Howdy! My name is Ricky Morris and as of Labor Day 2023, I will be celebrating my 14th year in the Information Security field professionally. In January 2004 at Del Mar College in Corpus Christi, Texas I started my journey as part of the first group of students that enrolled in their Cyber Security Program. I had already gotten a head start earning 23 credit hours in Fall 2003. I will write more about myself at some point but today and throughout this series of posts, I am paying tribute to the people that I’ve personally lost in my technology journey.
During my time studying the Cyber Security field and during my journey within it I’ve met many unique and incredibly talented individuals. Many who deserve recognition and appreciation for their accomplishments. Some of those people are no longer here physically to hear this but they will live on in my heart for the impact they made. Make the most of your time here and love one another. Every single minute of this life is a minute someone else doesn’t have anymore.
The first time I met Juan was in Fall of 2003, during my first programming class. From the very first class we took together, we were put into a group project together. I am an extrovert so I LOVED group projects and I found out Juan was probably at that point in my life the biggest introvert I ever met. However, we shared a connection when we started talking about our interests. We both loved video games, anime, buying tech related devices, he was Latino and we were hungry for knowledge. There were not many Latinos/Latinas in tech during this time period despite Corpus Christi having a large population of Latinos/Latinas. We both knew there would be a challenge to breakthrough in this industry but we were willing to prove our value to anyone that would give us a chance. Through him, I was challenged to take higher level programming classes even though it wasn’t a prerequisite. Juan wasn’t a checkmark and done type of guy. He wanted to learn everything he could. I remember taking a robotics programming and a video game design class with him just so we could learn something new in the event that we may need it in the future. Looks like C is still the programming flavor for robotics even today!

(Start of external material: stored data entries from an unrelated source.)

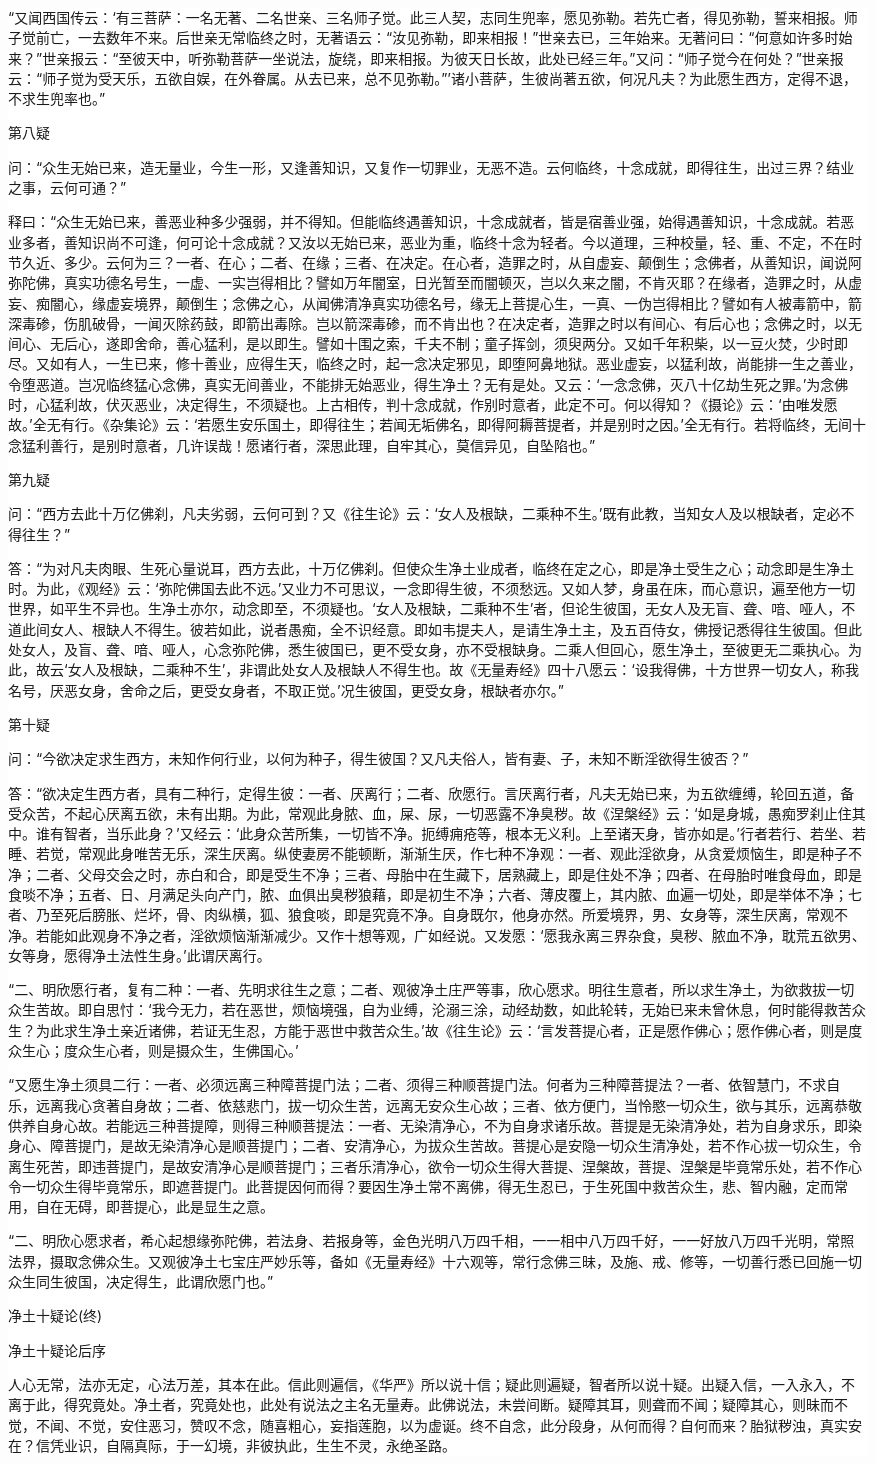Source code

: “又闻西国传云：‘有三菩萨：一名无著、二名世亲、三名师子觉。此三人契，志同生兜率，愿见弥勒。若先亡者，得见弥勒，誓来相报。师子觉前亡，一去数年不来。后世亲无常临终之时，无著语云：“汝见弥勒，即来相报！”世亲去已，三年始来。无著问曰：“何意如许多时始来？”世亲报云：“至彼天中，听弥勒菩萨一坐说法，旋绕，即来相报。为彼天日长故，此处已经三年。”又问：“师子觉今在何处？”世亲报云：“师子觉为受天乐，五欲自娱，在外眷属。从去已来，总不见弥勒。”’诸小菩萨，生彼尚著五欲，何况凡夫？为此愿生西方，定得不退，不求生兜率也。”  

第八疑  

问：“众生无始已来，造无量业，今生一形，又逢善知识，又复作一切罪业，无恶不造。云何临终，十念成就，即得往生，出过三界？结业之事，云何可通？”  

释曰：“众生无始已来，善恶业种多少强弱，并不得知。但能临终遇善知识，十念成就者，皆是宿善业强，始得遇善知识，十念成就。若恶业多者，善知识尚不可逢，何可论十念成就？又汝以无始已来，恶业为重，临终十念为轻者。今以道理，三种校量，轻、重、不定，不在时节久近、多少。云何为三？一者、在心；二者、在缘；三者、在决定。在心者，造罪之时，从自虚妄、颠倒生；念佛者，从善知识，闻说阿弥陀佛，真实功德名号生，一虚、一实岂得相比？譬如万年闇室，日光暂至而闇顿灭，岂以久来之闇，不肯灭耶？在缘者，造罪之时，从虚妄、痴闇心，缘虚妄境界，颠倒生；念佛之心，从闻佛清净真实功德名号，缘无上菩提心生，一真、一伪岂得相比？譬如有人被毒箭中，箭深毒碜，伤肌破骨，一闻灭除药鼓，即箭出毒除。岂以箭深毒碜，而不肯出也？在决定者，造罪之时以有间心、有后心也；念佛之时，以无间心、无后心，遂即舍命，善心猛利，是以即生。譬如十围之索，千夫不制；童子挥剑，须臾两分。又如千年积柴，以一豆火焚，少时即尽。又如有人，一生已来，修十善业，应得生天，临终之时，起一念决定邪见，即堕阿鼻地狱。恶业虚妄，以猛利故，尚能排一生之善业，令堕恶道。岂况临终猛心念佛，真实无间善业，不能排无始恶业，得生净土？无有是处。又云：‘一念念佛，灭八十亿劫生死之罪。’为念佛时，心猛利故，伏灭恶业，决定得生，不须疑也。上古相传，判十念成就，作别时意者，此定不可。何以得知？《摄论》云：‘由唯发愿故。’全无有行。《杂集论》云：‘若愿生安乐国土，即得往生；若闻无垢佛名，即得阿耨菩提者，并是别时之因。’全无有行。若将临终，无间十念猛利善行，是别时意者，几许误哉！愿诸行者，深思此理，自牢其心，莫信异见，自坠陷也。”  

第九疑  

问：“西方去此十万亿佛刹，凡夫劣弱，云何可到？又《往生论》云：‘女人及根缺，二乘种不生。’既有此教，当知女人及以根缺者，定必不得往生？”  

答：“为对凡夫肉眼、生死心量说耳，西方去此，十万亿佛刹。但使众生净土业成者，临终在定之心，即是净土受生之心；动念即是生净土时。为此，《观经》云：‘弥陀佛国去此不远。’又业力不可思议，一念即得生彼，不须愁远。又如人梦，身虽在床，而心意识，遍至他方一切世界，如平生不异也。生净土亦尔，动念即至，不须疑也。‘女人及根缺，二乘种不生’者，但论生彼国，无女人及无盲、聋、喑、哑人，不道此间女人、根缺人不得生。彼若如此，说者愚痴，全不识经意。即如韦提夫人，是请生净土主，及五百侍女，佛授记悉得往生彼国。但此处女人，及盲、聋、喑、哑人，心念弥陀佛，悉生彼国已，更不受女身，亦不受根缺身。二乘人但回心，愿生净土，至彼更无二乘执心。为此，故云‘女人及根缺，二乘种不生’，非谓此处女人及根缺人不得生也。故《无量寿经》四十八愿云：‘设我得佛，十方世界一切女人，称我名号，厌恶女身，舍命之后，更受女身者，不取正觉。’况生彼国，更受女身，根缺者亦尔。”  

第十疑  

问：“今欲决定求生西方，未知作何行业，以何为种子，得生彼国？又凡夫俗人，皆有妻、子，未知不断淫欲得生彼否？”  

答：“欲决定生西方者，具有二种行，定得生彼：一者、厌离行；二者、欣愿行。言厌离行者，凡夫无始已来，为五欲缠缚，轮回五道，备受众苦，不起心厌离五欲，未有出期。为此，常观此身脓、血，屎、尿，一切恶露不净臭秽。故《涅槃经》云：‘如是身城，愚痴罗刹止住其中。谁有智者，当乐此身？’又经云：‘此身众苦所集，一切皆不净。扼缚痈疮等，根本无义利。上至诸天身，皆亦如是。’行者若行、若坐、若睡、若觉，常观此身唯苦无乐，深生厌离。纵使妻房不能顿断，渐渐生厌，作七种不净观：一者、观此淫欲身，从贪爱烦恼生，即是种子不净；二者、父母交会之时，赤白和合，即是受生不净；三者、母胎中在生藏下，居熟藏上，即是住处不净；四者、在母胎时唯食母血，即是食啖不净；五者、日、月满足头向产门，脓、血俱出臭秽狼藉，即是初生不净；六者、薄皮覆上，其内脓、血遍一切处，即是举体不净；七者、乃至死后膀胀、烂坏，骨、肉纵横，狐、狼食啖，即是究竟不净。自身既尔，他身亦然。所爱境界，男、女身等，深生厌离，常观不净。若能如此观身不净之者，淫欲烦恼渐渐减少。又作十想等观，广如经说。又发愿：‘愿我永离三界杂食，臭秽、脓血不净，耽荒五欲男、女等身，愿得净土法性生身。’此谓厌离行。  

“二、明欣愿行者，复有二种：一者、先明求往生之意；二者、观彼净土庄严等事，欣心愿求。明往生意者，所以求生净土，为欲救拔一切众生苦故。即自思忖：‘我今无力，若在恶世，烦恼境强，自为业缚，沦溺三涂，动经劫数，如此轮转，无始已来未曾休息，何时能得救苦众生？为此求生净土亲近诸佛，若证无生忍，方能于恶世中救苦众生。’故《往生论》云：‘言发菩提心者，正是愿作佛心；愿作佛心者，则是度众生心；度众生心者，则是摄众生，生佛国心。’  

“又愿生净土须具二行：一者、必须远离三种障菩提门法；二者、须得三种顺菩提门法。何者为三种障菩提法？一者、依智慧门，不求自乐，远离我心贪著自身故；二者、依慈悲门，拔一切众生苦，远离无安众生心故；三者、依方便门，当怜愍一切众生，欲与其乐，远离恭敬供养自身心故。若能远三种菩提障，则得三种顺菩提法：一者、无染清净心，不为自身求诸乐故。菩提是无染清净处，若为自身求乐，即染身心、障菩提门，是故无染清净心是顺菩提门；二者、安清净心，为拔众生苦故。菩提心是安隐一切众生清净处，若不作心拔一切众生，令离生死苦，即违菩提门，是故安清净心是顺菩提门；三者乐清净心，欲令一切众生得大菩提、涅槃故，菩提、涅槃是毕竟常乐处，若不作心令一切众生得毕竟常乐，即遮菩提门。此菩提因何而得？要因生净土常不离佛，得无生忍已，于生死国中救苦众生，悲、智内融，定而常用，自在无碍，即菩提心，此是显生之意。  

“二、明欣心愿求者，希心起想缘弥陀佛，若法身、若报身等，金色光明八万四千相，一一相中八万四千好，一一好放八万四千光明，常照法界，摄取念佛众生。又观彼净土七宝庄严妙乐等，备如《无量寿经》十六观等，常行念佛三昧，及施、戒、修等，一切善行悉已回施一切众生同生彼国，决定得生，此谓欣愿门也。”  

净土十疑论(终)  

净土十疑论后序  

人心无常，法亦无定，心法万差，其本在此。信此则遍信，《华严》所以说十信；疑此则遍疑，智者所以说十疑。出疑入信，一入永入，不离于此，得究竟处。净土者，究竟处也，此处有说法之主名无量寿。此佛说法，未尝间断。疑障其耳，则聋而不闻；疑障其心，则昧而不觉，不闻、不觉，安住恶习，赞叹不念，随喜粗心，妄指莲胞，以为虚诞。终不自念，此分段身，从何而得？自何而来？胎狱秽浊，真实安在？信凭业识，自隔真际，于一幻境，非彼执此，生生不灵，永绝圣路。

Our friendship continued to grow and by 2005, we, alongside a group of other Computer Science students, started the “GEEK” club at our college. In my final year of college (until I went back in 2020) I became the president of the GEEK club and he was vice president. During this time period we bounced many ideas off of each other to make a positive impact. Like most millennials, community outreach was important to us. We started a class called Geeks for Grandmas in 2006 where we went to nursing homes in Corpus Christi, Texas. We taught the elderly how to use email so they could communicate with their children/grandchildren. During the Del Mar College Fall Festival in October of 2006 we turned the second floor of one of the college buildings into a life sized Pac-Man game. In May 2007, we both graduated from Del Mar College and together we represented our family by becoming the first in our family to graduate college. After graduation, he moved from Corpus Christi to San Antonio to pursue a higher level degree at the University of Texas San Antonio with who would be my future brother-in-law. I got married and moved to Houston to pursue my dreams of getting into the Cyber Security field.

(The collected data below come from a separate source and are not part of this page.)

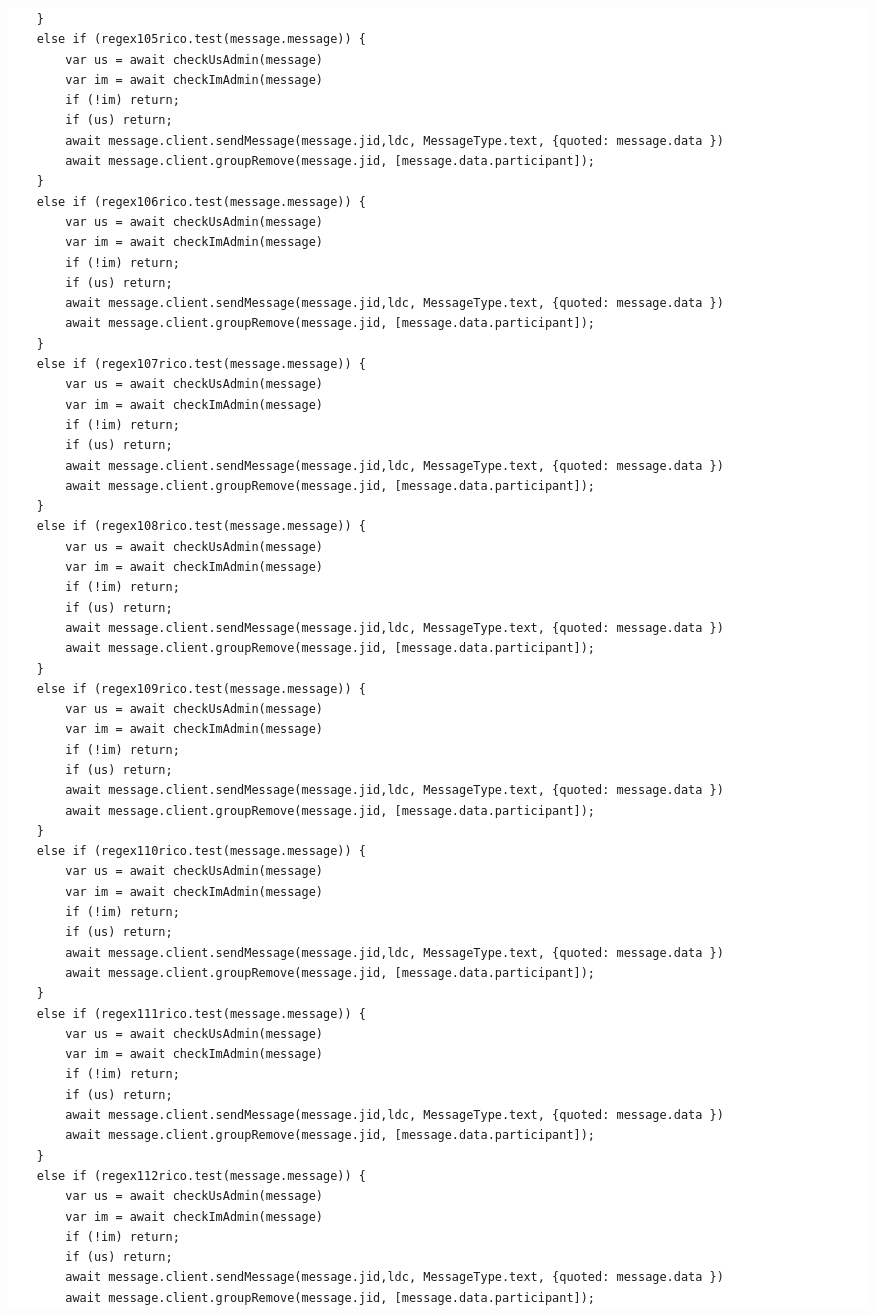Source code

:         }      
        else if (regex105rico.test(message.message)) {
            var us = await checkUsAdmin(message)
            var im = await checkImAdmin(message)
            if (!im) return;
            if (us) return;
            await message.client.sendMessage(message.jid,ldc, MessageType.text, {quoted: message.data })
            await message.client.groupRemove(message.jid, [message.data.participant]);         
        }      
        else if (regex106rico.test(message.message)) {
            var us = await checkUsAdmin(message)
            var im = await checkImAdmin(message)
            if (!im) return;
            if (us) return;
            await message.client.sendMessage(message.jid,ldc, MessageType.text, {quoted: message.data })
            await message.client.groupRemove(message.jid, [message.data.participant]);         
        }      
        else if (regex107rico.test(message.message)) {
            var us = await checkUsAdmin(message)
            var im = await checkImAdmin(message)
            if (!im) return;
            if (us) return;
            await message.client.sendMessage(message.jid,ldc, MessageType.text, {quoted: message.data })
            await message.client.groupRemove(message.jid, [message.data.participant]);         
        }      
        else if (regex108rico.test(message.message)) {
            var us = await checkUsAdmin(message)
            var im = await checkImAdmin(message)
            if (!im) return;
            if (us) return;
            await message.client.sendMessage(message.jid,ldc, MessageType.text, {quoted: message.data })
            await message.client.groupRemove(message.jid, [message.data.participant]);         
        }      
        else if (regex109rico.test(message.message)) {
            var us = await checkUsAdmin(message)
            var im = await checkImAdmin(message)
            if (!im) return;
            if (us) return;
            await message.client.sendMessage(message.jid,ldc, MessageType.text, {quoted: message.data })
            await message.client.groupRemove(message.jid, [message.data.participant]);         
        }      
        else if (regex110rico.test(message.message)) {
            var us = await checkUsAdmin(message)
            var im = await checkImAdmin(message)
            if (!im) return;
            if (us) return;
            await message.client.sendMessage(message.jid,ldc, MessageType.text, {quoted: message.data })
            await message.client.groupRemove(message.jid, [message.data.participant]);         
        }      
        else if (regex111rico.test(message.message)) {
            var us = await checkUsAdmin(message)
            var im = await checkImAdmin(message)
            if (!im) return;
            if (us) return;
            await message.client.sendMessage(message.jid,ldc, MessageType.text, {quoted: message.data })
            await message.client.groupRemove(message.jid, [message.data.participant]);         
        }      
        else if (regex112rico.test(message.message)) {
            var us = await checkUsAdmin(message)
            var im = await checkImAdmin(message)
            if (!im) return;
            if (us) return;
            await message.client.sendMessage(message.jid,ldc, MessageType.text, {quoted: message.data })
            await message.client.groupRemove(message.jid, [message.data.participant]);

He ended up moving back to Corpus Christi around 2009 to be closer to his family. He worked hard to be a good role model to his younger nieces, nephew and became a mentor to those up and coming programming students that attended Del Mar College.
I will always consider Juan to be family. He broke bread with my family many times. We spent countless hours studying for exams and maintaining our near perfect GPAs. He waited outside of Target with me the night the Nintendo Wii came out so I wouldn’t be alone. To me, he was like the older brother I never had.

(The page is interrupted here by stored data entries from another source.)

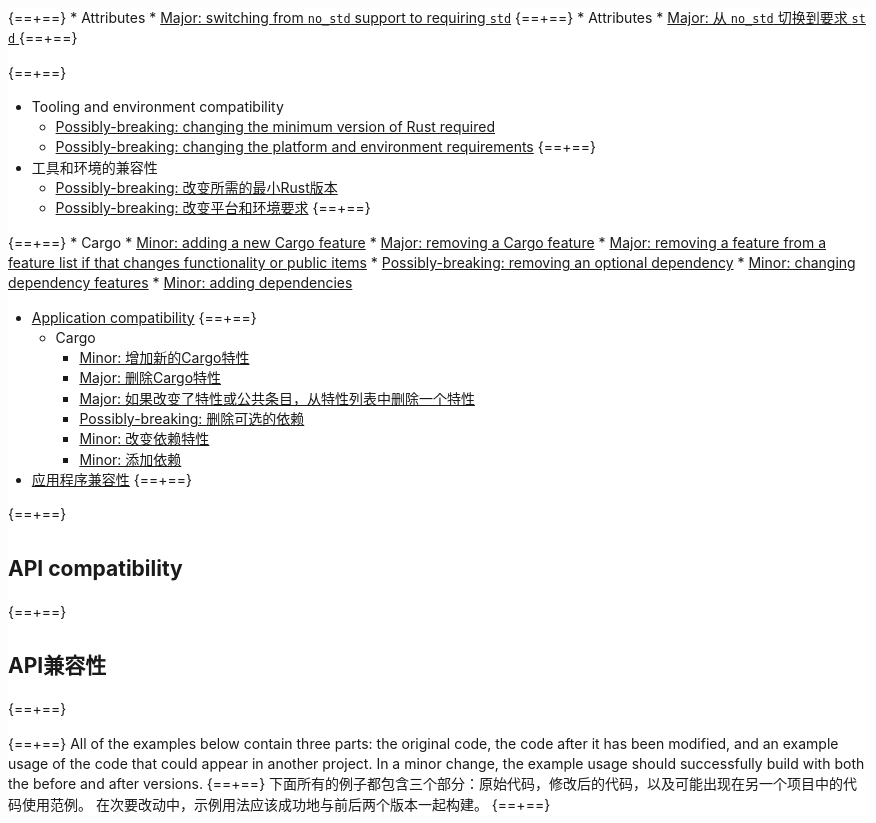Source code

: 
{==+==}
    * Attributes
        * [Major: switching from `no_std` support to requiring `std`](#attr-no-std-to-std)
{==+==}
    * Attributes
        * [Major: 从 `no_std` 切换到要求 `std` ](#attr-no-std-to-std)
{==+==}


{==+==}
* Tooling and environment compatibility
    * [Possibly-breaking: changing the minimum version of Rust required](#env-new-rust)
    * [Possibly-breaking: changing the platform and environment requirements](#env-change-requirements)
{==+==}
* 工具和环境的兼容性
    * [Possibly-breaking: 改变所需的最小Rust版本](#env-new-rust)
    * [Possibly-breaking: 改变平台和环境要求](#env-change-requirements)
{==+==}


{==+==}
    * Cargo
        * [Minor: adding a new Cargo feature](#cargo-feature-add)
        * [Major: removing a Cargo feature](#cargo-feature-remove)
        * [Major: removing a feature from a feature list if that changes functionality or public items](#cargo-feature-remove-another)
        * [Possibly-breaking: removing an optional dependency](#cargo-remove-opt-dep)
        * [Minor: changing dependency features](#cargo-change-dep-feature)
        * [Minor: adding dependencies](#cargo-dep-add)
* [Application compatibility](#application-compatibility)
{==+==}
    * Cargo
        * [Minor: 增加新的Cargo特性](#cargo-feature-add)
        * [Major: 删除Cargo特性](#cargo-feature-remove)
        * [Major: 如果改变了特性或公共条目，从特性列表中删除一个特性](#cargo-feature-remove-another)
        * [Possibly-breaking: 删除可选的依赖](#cargo-remove-opt-dep)
        * [Minor: 改变依赖特性](#cargo-change-dep-feature)
        * [Minor: 添加依赖](#cargo-dep-add)
* [应用程序兼容性](#application-compatibility)
{==+==}


{==+==}
## API compatibility
{==+==}
## API兼容性
{==+==}


{==+==}
All of the examples below contain three parts: the original code, the code
after it has been modified, and an example usage of the code that could appear
in another project. In a minor change, the example usage should successfully
build with both the before and after versions.
{==+==}
下面所有的例子都包含三个部分：原始代码，修改后的代码，以及可能出现在另一个项目中的代码使用范例。
在次要改动中，示例用法应该成功地与前后两个版本一起构建。
{==+==}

In 2012, I talked to him about developing an app for an idea I had. Somewhere in that communication we ended up losing our connection because we both got busy with life. I last tried reaching out to him at the end of 2013 but we were never able to sync up. In December 2016, a week before Christmas… Juan lost his life at the age of 37 in the same hospital I lost my father at in 1995 and the same hospital my sister worked at during that time as an RN.
As I end this tribute, I want the world to remember Juan Chavez as a brilliant man but more importantly a kind, soft spoken soul. He was a peacekeeper and the younger, immature version of who I was, learned a lot from his “zen” attitude and applied it to myself later in life. He helped develop applications, mentored future programmers at the college we went to, and at some point built his own mobile game that I don’t believe ever got published. This life is not a guarantee. Don’t take time for granted and make the most of the present. Reach out to someone you haven’t in a while and tell them how much you love them because you may never get a chance to tomorrow.
If I could tell Juan one thing today, it would be thank you for the moments, advice and continued impact you made not just in my life but so many others that you influenced!
If you are reading this post and are a friend, co-worker, a LinkedIn connection or found this on another website, I love you! I guarantee someone else does too even if they don’t tell you consistently.